Когда я подъехал к дому Кирилла, было слышно громкую музыку, взрывы смеха, все окна в квартире горели. Я представил в этом веселье ее – спокойную, улыбчивую, изредка вставляющую колкие фразы в разговор, но так, что все оборачиваются в ее сторону, ждут ее слов, реакции. А потом вспомнил, как я вышел из ванной, а ее уже не было. Как она ушла, сбежала, наверняка испытав отвращение ко мне, к тому, что могло произойти между нами, не остановись я тогда. Мне захотелось развернуться и уйти прочь, никто и не заметит, что меня нет. Я уже почти решил, как услышал за спиной оклик: «Никольский?»

Этот голос не спутать ни с чьим. Жеманный, резковатый, с легким, но деланным немецким акцентом. Оксана. Какого черта она здесь? Кто бы мне объяснил.

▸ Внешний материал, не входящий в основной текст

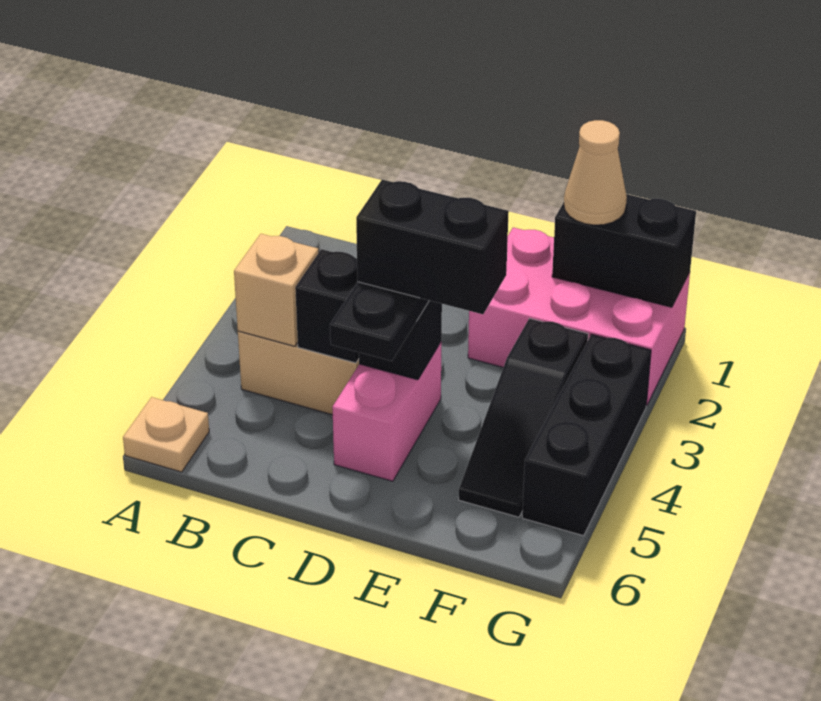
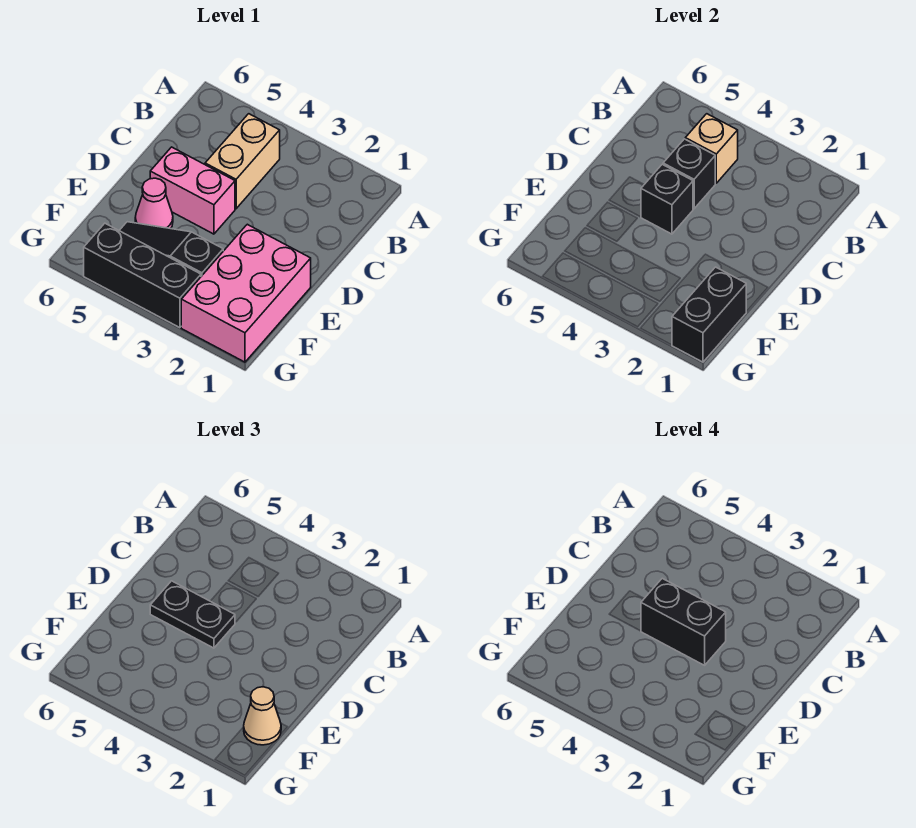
tan plate A6 level 1 -> none
black brick D4:E4 level 4 -> black brick D3:D4 level 4
none -> pink cone E5 level 1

Если за эти годы Лена стала только красивее (как ни неприятно признавать), то красота Оксаны приобрела пошлость. Вначале, когда я только переехал, мы часто виделись. Бесконечные приглашения в выходные на обед с ее отцом, поездки за город, непрошеные визиты в мою комнату в общежитии. Сколько раз она пыталась споить меня, надеясь, что это наконец приведет нас пусть к пьяному, но сексу. Не то чтобы она была мне несимпатична. Где-то мне даже льстило ее неуемное внимание, а также впечатление, которое она производила яркой внешностью, так что только ленивый в баре не подмигивал мне многозначительно, мол, молодец, мужик, смотри, не упусти. Но в то же время меня злило то, что всех цепляет ее шаблонность, идеальные, а оттого не оригинальные, формы. Ее гладкость, безукоризненность, порода ничего не значили по сравнению с красотой, которую я видел в Лене. Та была для меня свертком: разворачиваешь слой за слоем и никак не увидишь сердцевину. Только кажется, что разгадал ее, рассмотрел, больше ничего не удивит, как вдруг в темно-каштановых волосах находишь рыжую прядь. Будто солнце поцеловало в висок. И то, как двигалась Лена, как говорила, как улыбалась – все было по-особенному, так, как умеет только она, в единственном экземпляре. Никто и никогда не напоминал мне ее. Оксану же напоминали тысячи красавиц, проходящих мимо, скучающих рядом в метро, усаживающихся за соседний столик в кафе. Все были на одно лицо, ни одна не была особенной. И только Лену я искал среди этих лиц, а натыкался на однообразие. Со временем визиты и звонки Оксаны сошли на нет, а в последний мой приезд в их дом она даже не вышла из комнаты, но просила извиниться, мол, голова разболелась.